--- START OF SOURCE ---
Leesa - Well they typically use flame tests. So what they would do is put individual elements into a flame and the flames would give characteristic colours and that's how they identified different elements.

Katie - Remember those Bunsen burners from school science class. You've got a gas inlet and a valve to control the airflow and these burned together to produce a clean flame. Crucial for doing a flame test. And this was something that chemist Robert Bunsen back in the 1950s or so was particularly interested in.

Leesa - He originally started work on flame tests but he found that the flames that he was using sometimes produced soot and weren't necessarily clean flames. And sometimes interfered with the actual colours of the elements he was trying to get. And so what he developed was the Bunsen burner because that gave you a flame that was non luminescent and therefore did not interfere with the colours that the actual elements produced when they were put in the flames.

Katie - So what's actually going on in a flame test? How does burning an element tell you what it is?

Leesa - So typically what is happening is that as the actual element is heated up, the electrons in the element get excited and they go from what we term a ground state to a higher energy state. So when they're in that higher energy state they then drop back down to the ground state and as they do that they emit wavelengths of light, coloured light, that is characteristic of the element.

Katie - Almost like jumps, jumping up and down?

Leesa -It is indeed, a little bit like jumping up and down a ladder. On a ladder you can step on one rung to the next rung, but you can't step in between the rungs. So that's a little bit like the energy levels.

Katie - And the distance between the rungs is separate for each element?

Leesa - It is indeed. And so when they actually emit light and it drops back down to the ground state, that would be characteristic of the element.

Katie - Well that's the theory down now let's put it into practice. Once me and Lisa were kitted out with lab coats safety specs and gloves, we got stuck in. We've got a Bunsen burner some matches, just putting the gas on now, let's get this Bunsen burner lit. Now what are you holding, and what are you about to do?

Leesa - It's just an implement that's going to enable us to actually put the element that we're looking at, in this case copper. into the flame.

Katie - But you're going to clean it to make sure we don't get any contamination?

Leesa - Yes I'm initially going to clean it with hydrochloric acid and then put the implement into the flame. So it just makes sure that any contaminants that may be present are no longer there.

Katie - So you're not doing a flame test for the wrong thing?

Leesa - Absolutely yeah.

Katie - So you've got some copper pieces. I guess the idea is to attach it to this implement and then see what happens when you put it in the flame. Oh that does look a bit green or a different kind of blue.
--- END OF SOURCE ---
--- START OF ENTRIES SUPPLIED ---
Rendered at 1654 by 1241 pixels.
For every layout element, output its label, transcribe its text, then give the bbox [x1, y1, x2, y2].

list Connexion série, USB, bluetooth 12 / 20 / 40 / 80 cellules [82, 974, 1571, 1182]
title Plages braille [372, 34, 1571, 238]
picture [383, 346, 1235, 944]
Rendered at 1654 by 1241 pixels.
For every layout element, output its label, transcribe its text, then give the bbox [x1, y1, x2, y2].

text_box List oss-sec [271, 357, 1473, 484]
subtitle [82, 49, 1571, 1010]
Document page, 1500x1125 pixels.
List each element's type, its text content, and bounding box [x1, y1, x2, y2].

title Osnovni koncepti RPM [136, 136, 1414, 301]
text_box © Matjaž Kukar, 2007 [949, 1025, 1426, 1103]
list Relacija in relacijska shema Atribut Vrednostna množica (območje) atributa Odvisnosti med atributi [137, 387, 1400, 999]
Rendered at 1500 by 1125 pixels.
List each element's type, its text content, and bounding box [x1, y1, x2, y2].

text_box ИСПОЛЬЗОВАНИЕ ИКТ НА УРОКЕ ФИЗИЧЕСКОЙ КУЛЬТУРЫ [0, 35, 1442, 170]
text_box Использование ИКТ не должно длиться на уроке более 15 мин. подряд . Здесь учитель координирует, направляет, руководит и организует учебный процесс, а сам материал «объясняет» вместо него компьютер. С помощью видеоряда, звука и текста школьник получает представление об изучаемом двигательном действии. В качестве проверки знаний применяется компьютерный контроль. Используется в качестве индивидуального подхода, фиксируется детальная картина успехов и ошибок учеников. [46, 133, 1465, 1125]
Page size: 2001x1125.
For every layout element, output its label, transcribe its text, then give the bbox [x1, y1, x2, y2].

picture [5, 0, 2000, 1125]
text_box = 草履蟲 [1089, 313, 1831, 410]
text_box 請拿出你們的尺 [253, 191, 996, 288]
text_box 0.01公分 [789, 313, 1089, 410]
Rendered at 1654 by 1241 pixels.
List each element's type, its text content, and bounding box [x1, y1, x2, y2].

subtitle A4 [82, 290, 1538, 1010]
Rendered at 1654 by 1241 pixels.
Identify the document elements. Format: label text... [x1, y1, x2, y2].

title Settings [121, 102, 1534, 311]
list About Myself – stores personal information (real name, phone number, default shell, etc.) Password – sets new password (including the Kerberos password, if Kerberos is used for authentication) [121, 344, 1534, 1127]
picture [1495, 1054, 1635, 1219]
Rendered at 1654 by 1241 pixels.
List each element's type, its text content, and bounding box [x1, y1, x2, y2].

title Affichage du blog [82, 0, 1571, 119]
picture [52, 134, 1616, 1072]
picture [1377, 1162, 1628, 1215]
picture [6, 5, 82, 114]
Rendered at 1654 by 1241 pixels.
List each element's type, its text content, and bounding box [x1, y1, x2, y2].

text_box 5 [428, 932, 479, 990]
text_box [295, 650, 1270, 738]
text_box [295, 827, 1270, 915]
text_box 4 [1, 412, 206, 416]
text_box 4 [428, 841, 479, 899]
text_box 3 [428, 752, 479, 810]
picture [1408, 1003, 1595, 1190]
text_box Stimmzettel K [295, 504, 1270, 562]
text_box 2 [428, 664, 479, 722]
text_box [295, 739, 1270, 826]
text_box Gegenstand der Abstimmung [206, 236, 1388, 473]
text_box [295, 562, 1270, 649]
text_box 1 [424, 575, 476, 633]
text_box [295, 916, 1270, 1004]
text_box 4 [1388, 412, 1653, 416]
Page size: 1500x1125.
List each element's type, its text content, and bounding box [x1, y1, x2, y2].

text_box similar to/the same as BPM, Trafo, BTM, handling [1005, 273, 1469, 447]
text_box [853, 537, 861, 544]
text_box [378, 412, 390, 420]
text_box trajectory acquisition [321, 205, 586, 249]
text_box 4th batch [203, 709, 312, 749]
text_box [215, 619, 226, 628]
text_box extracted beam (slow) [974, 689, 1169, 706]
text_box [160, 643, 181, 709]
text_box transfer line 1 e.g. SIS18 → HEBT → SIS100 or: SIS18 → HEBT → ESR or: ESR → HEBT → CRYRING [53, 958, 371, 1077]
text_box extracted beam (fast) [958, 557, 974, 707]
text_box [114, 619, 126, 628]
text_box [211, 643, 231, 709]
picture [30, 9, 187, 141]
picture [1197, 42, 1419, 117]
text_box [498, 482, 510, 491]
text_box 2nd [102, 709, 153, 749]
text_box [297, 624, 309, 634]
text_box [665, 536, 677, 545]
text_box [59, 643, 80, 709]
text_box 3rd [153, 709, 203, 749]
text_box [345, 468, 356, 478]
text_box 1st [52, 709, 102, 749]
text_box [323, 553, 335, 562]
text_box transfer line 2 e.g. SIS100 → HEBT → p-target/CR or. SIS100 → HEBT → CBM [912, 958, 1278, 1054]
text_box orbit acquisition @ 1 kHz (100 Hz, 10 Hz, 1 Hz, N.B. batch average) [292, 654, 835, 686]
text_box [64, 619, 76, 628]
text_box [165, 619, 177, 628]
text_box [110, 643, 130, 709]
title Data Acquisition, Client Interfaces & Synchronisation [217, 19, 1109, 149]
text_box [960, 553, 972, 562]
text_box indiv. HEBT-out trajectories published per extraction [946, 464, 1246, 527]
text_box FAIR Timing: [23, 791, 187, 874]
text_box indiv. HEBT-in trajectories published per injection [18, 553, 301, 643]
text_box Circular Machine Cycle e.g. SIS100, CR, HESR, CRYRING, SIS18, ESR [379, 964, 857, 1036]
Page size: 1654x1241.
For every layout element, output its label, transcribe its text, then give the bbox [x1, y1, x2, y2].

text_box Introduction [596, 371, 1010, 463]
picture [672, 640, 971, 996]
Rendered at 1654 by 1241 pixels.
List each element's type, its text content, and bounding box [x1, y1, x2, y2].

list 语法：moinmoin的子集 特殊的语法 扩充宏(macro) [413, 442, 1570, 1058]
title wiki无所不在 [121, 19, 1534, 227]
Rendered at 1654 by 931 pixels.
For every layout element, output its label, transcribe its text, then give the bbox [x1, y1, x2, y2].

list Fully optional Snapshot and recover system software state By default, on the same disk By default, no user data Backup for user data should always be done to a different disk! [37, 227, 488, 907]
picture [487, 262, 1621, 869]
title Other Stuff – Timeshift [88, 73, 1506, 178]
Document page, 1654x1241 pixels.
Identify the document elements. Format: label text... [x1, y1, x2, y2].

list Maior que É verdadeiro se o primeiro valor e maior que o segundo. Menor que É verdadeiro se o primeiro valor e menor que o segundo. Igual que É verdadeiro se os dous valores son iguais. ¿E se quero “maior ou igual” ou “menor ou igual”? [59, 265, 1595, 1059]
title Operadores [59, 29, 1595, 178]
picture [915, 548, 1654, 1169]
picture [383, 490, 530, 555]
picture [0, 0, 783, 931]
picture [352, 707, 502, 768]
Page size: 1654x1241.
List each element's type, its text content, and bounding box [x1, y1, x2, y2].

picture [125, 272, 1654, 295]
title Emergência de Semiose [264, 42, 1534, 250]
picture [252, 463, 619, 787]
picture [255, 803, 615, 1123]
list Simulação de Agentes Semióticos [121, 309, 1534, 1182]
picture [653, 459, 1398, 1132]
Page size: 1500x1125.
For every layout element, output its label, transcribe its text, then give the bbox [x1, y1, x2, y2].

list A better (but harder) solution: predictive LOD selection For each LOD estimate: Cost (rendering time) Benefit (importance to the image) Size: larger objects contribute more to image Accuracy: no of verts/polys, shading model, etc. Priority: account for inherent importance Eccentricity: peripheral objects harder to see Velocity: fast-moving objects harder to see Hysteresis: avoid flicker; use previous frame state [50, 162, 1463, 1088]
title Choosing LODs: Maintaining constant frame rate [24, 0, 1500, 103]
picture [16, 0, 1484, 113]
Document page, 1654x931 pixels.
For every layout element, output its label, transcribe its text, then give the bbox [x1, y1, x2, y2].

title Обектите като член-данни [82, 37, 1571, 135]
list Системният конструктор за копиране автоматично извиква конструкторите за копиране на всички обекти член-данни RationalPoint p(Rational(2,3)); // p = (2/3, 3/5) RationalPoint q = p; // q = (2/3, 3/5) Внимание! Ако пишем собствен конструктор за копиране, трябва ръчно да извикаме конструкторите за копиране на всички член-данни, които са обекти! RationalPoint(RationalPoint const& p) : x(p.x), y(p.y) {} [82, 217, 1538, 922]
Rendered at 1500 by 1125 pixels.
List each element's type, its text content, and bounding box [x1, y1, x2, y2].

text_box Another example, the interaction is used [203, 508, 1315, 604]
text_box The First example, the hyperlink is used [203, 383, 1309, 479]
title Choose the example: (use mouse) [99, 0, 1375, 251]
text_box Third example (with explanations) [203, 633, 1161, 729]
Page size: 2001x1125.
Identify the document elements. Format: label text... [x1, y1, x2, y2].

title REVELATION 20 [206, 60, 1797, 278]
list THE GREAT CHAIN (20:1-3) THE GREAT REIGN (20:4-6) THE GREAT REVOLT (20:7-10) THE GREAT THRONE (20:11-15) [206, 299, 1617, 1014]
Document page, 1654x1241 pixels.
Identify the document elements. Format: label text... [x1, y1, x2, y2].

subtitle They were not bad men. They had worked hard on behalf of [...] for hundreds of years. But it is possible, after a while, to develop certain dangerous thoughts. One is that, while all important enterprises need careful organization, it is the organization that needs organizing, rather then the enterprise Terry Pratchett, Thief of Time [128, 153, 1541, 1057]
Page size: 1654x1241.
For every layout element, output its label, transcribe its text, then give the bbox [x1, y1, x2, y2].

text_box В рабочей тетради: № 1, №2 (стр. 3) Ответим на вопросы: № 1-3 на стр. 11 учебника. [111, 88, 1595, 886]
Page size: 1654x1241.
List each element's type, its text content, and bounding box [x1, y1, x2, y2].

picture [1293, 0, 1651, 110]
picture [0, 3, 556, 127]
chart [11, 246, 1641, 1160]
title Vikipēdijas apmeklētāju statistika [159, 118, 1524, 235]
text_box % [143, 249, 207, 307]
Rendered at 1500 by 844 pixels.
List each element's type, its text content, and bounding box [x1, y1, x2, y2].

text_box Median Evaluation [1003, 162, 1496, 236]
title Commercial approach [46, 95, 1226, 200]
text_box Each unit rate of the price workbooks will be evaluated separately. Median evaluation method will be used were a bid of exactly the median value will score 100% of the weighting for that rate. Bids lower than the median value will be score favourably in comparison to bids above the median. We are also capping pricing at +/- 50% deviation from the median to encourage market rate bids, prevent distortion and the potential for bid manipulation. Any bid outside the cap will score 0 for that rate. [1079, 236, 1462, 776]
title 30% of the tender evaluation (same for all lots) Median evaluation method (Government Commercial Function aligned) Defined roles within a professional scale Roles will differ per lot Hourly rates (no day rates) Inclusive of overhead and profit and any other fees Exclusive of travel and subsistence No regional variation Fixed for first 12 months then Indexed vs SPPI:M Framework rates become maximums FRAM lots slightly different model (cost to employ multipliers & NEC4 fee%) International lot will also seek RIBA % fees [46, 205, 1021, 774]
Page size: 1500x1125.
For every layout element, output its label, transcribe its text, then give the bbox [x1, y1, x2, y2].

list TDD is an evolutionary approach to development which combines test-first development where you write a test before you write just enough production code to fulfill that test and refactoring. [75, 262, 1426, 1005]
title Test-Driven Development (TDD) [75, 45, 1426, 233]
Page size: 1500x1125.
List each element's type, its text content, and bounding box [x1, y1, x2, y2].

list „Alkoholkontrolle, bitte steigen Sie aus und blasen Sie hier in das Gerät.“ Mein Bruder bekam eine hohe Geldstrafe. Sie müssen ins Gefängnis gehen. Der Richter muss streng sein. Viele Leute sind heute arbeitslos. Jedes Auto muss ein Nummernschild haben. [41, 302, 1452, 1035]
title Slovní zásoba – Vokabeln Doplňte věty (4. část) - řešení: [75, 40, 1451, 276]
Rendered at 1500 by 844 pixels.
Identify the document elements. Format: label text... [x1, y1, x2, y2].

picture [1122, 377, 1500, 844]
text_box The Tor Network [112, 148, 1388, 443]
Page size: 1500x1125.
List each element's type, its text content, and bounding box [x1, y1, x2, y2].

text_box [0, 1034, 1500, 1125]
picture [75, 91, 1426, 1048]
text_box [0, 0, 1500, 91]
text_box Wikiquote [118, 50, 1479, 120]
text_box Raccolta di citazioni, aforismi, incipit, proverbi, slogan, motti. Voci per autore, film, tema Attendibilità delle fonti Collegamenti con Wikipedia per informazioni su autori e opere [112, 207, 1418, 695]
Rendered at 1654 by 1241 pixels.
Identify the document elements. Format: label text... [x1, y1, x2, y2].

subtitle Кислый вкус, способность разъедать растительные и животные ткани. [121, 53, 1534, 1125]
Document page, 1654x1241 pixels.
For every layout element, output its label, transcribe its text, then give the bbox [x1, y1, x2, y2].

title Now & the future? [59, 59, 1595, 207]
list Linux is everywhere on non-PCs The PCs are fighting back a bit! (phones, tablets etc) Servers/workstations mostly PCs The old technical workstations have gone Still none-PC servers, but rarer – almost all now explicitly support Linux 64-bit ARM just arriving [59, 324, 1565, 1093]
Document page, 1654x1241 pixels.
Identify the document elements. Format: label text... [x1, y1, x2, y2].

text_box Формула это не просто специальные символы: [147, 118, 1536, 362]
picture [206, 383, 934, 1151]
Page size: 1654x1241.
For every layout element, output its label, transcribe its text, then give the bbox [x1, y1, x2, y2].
--- END OF ENTRIES SUPPLIED ---
[GIVEN EXERCISE A]: Reproduce verbatim the stretch of the flame test transcript from "Katie - Well" through "no longer there.".
[GIVEN EXERCISE B]: Translate this sentence from the flame test transcript into Spanish: "He originally started work on flame tests but he found that the flames that he was using sometimes produced soot and weren't necessarily clean flames."
[GIVEN EXERCISE C]: Extend the flame test transcript past its final line, keeping the same interview format.

[TASK OUTPUT A]:
Katie - Well that's the theory down now let's put it into practice. Once me and Lisa were kitted out with lab coats safety specs and gloves, we got stuck in. We've got a Bunsen burner some matches, just putting the gas on now, let's get this Bunsen burner lit. Now what are you holding, and what are you about to do?

Leesa - It's just an implement that's going to enable us to actually put the element that we're looking at, in this case copper. into the flame.

Katie - But you're going to clean it to make sure we don't get any contamination?

Leesa - Yes I'm initially going to clean it with hydrochloric acid and then put the implement into the flame. So it just makes sure that any contaminants that may be present are no longer there.

[TASK OUTPUT B]: Originalmente comenzó a trabajar en pruebas de llama, pero descubrió que las llamas que usaba a veces producían hollín y no eran necesariamente llamas limpias.

[TASK OUTPUT C]:
Leesa -You can see a characteristic sort of green flame that you do actually get with copper.

Katie - Is this how fireworks work? Because you get lots of different colours in fireworks and there's lots of different metals involved.

Leesa -Yes, fireworks typically contain lots of different metals, when they're heated up they actually emit energy of different wavelengths which is the different colours that you actually see.

Katie - Flame test in action, very expensive flame test. So what colours would you typically see with other elements?

Leesa -So with sodium you typically get quite an intense yellow colour, with potassium a lilac colour with lithium it tends to be a red colour. So there's some of your basic elements. Bunsen and Kirchhoff by using flame test coupled with a spectroscope actually identified two new elements, caesium and rubidium.

Katie - The spectroscope that Leesa mentioned contained a prism inside Think Pink Floyd's Dark Side Of The Moon album cover which splits light into all its coloured components. They found that the lines that appeared within the spectrum corresponded to the light being emitted by the elements. The wavelengths of light that each element emitted was unique, and this is why a spectrum is often thought of as an elements fingerprint. So are scientists using these same techniques to identify elements now?

Leesa - We don't typically use flame tests, we've got more advanced techniques that we tend to use to try and identify elements present in samples. Typical technique that we would use is something called inductively coupled plasma optical emission spectroscopy or ICP-OES.

Katie - I can see why it has an acronym carry on.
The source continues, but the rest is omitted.